Tuesday, November 6, 2007

The God Dimension.

Here is the gist of the matter. Life in this world serves a higher purpose; no doubt it is not easy to guess what that purpose is, but it certainly signifies a perfecting of man’s nature…over each one of us there watches a benevolent Providence which is only seemingly stern and which will not suffer us to become a plaything of the over-mighty and pitiless forces of nature. Death itself is not extinction, is not a return to inorganic lifelessness, but the beginning of a new kind of existence which lies on the path of development to something higher…In the end all good is rewarded and all evil punished, if not actually in the form of life then in the later existences that begin after death.

- Sigmund Freud, The Future of an Illusion

In this quotation from The Future of an Illusion, Sigmund Freud begins making his case that all of our religious beliefs originate from our collective fear of death. It can certainly be argued that religion serves a plethora of other purposes apart from reassuring us about the future after life. Still, one of its primary functions is to comfort us that there is, indeed, something over the horizon and that we need not worry about death as an eternity of nonbeing. The big problem with this reassurance is that it comes to us with absolutely no evidence supporting its veracity. There is nothing supporting the truth of the afterlife apart from a book that just “says so.” Add in religion’s insistence on ridiculous, arbitrary rules and tendency towards bigotry and violence, and I find myself more inclined to take my chances with death as a mystery. Not everyone feels this way, however, and I can appreciate the freezing terror that comes from contemplating an eternity of nothingness. But, if the fear of death is really the siren call luring so many otherwise reasonable people to a life of religious devotion, it would be useful to point out that one need not necessarily believe in God in order to believe in immortality.

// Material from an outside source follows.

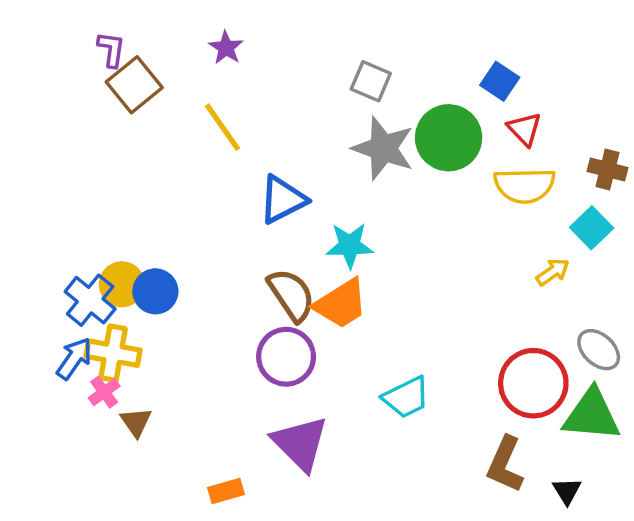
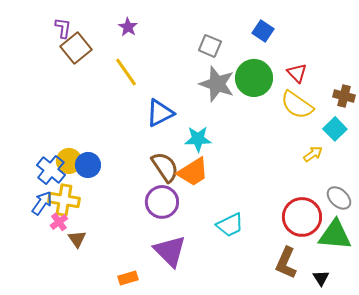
blue square: (500, 81) -> (263, 31), moved
yellow semicircle: (524, 185) -> (297, 105), turned 36

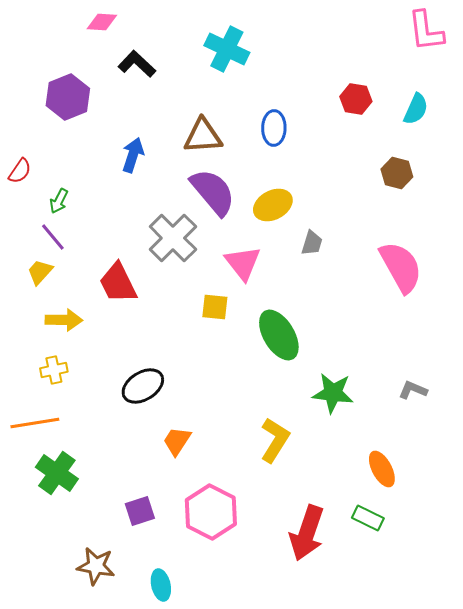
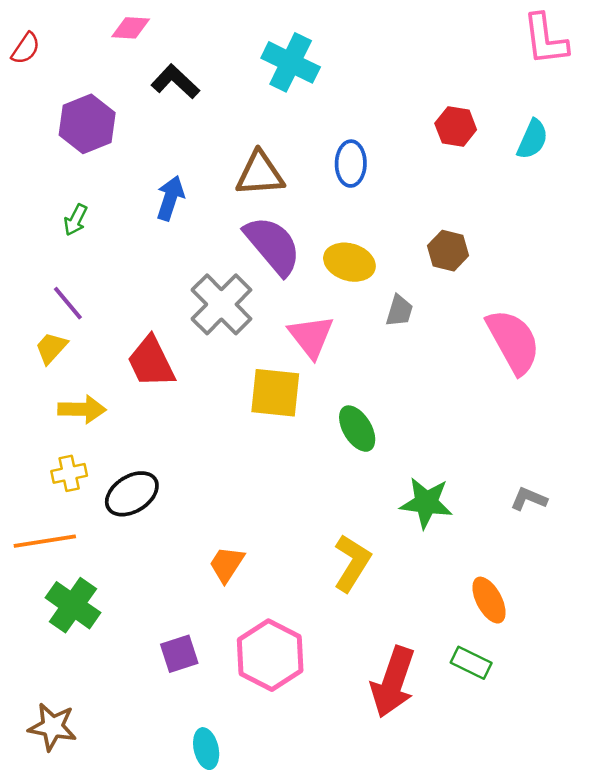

I believe in infinity. What I mean by this is that I do not recognize the universe as having either a beginning or an end; it has always been, and always will be. I recognize the Big Bang as the start of the universe as we know it- given that there is evidence to support this claim- though I do not consider it “The Beginning.” After all, what came before the beginning? What started it? Rather than pinning the answer to all of those questions on “God”, I prefer to consider infinity a sufficient answer in itself; nothing ever began nor will it ever end. In the case of the Big Bang, everything in the universe exploded outwards from a tiny point encompassing all matter. Before then, everything was simply a part of this point. If, as some theorize, the universe will begin to reverse the outward trend and implode back in on itself, this does not represent “The End”, but simply a new phase of being. After all, what comes after the end?

The universe cannot just stop; to imagine that it does is to apply the human concept of death to the whole of existence. Also, to assume a beginning of everything practically necessitates a Creator of some kind (hence God and religion), which further necessitates a creator of The Creator. Instead, it seems simpler (and therefore more logical) to posit that the universe simply exists forever, in one form or another. Accepting then, that the universe is itself eternal, we can assume that within the context of infinity, all possibilities are realized.

To quote Fight Club, “Given a long enough timeline, everyone’s chances of survival revert to zero.” To put it another way, given a long enough timeline, everyone's chances of death approach 100 percent. Likewise, given a long enough timeline, the odds of anything approach one hundred percent. Are the odds of your dead body, long since decomposed, reanimating itself favorable? No. How about over a hundred years? A hundred million years? Or over a hundred trillion? The odds are still not great, but not to worry, you have all of eternity to await circumstances in which the odds are good you might live again. And if death really is nonbeing, you can take solace in the fact that the passage of so much time will seem to you like nothing more than a nap. This same logic applies to any vision of life after death, or any idea period, that you can imagine.

For a more elaborate explanation of my personal view on the nature of the universe- and, incidentally, for the origin of this blog’s name- click on the following link and watch the 10 minute video “Imagining the Tenth Dimension.” It’s pretty interesting:

http://www.tenthdimension.com/medialinks.php

Given this view of the universe, as a tenth dimension encompassing all possibilities, I take solace in the possibility that some part of me will continue to live, or live again, in some form or another, no matter what. The odds are just too good that, even after “death” I will experience more. And so will you. And we don’t need God to believe in that. To quote Dr. Manhattan: “It never ends.”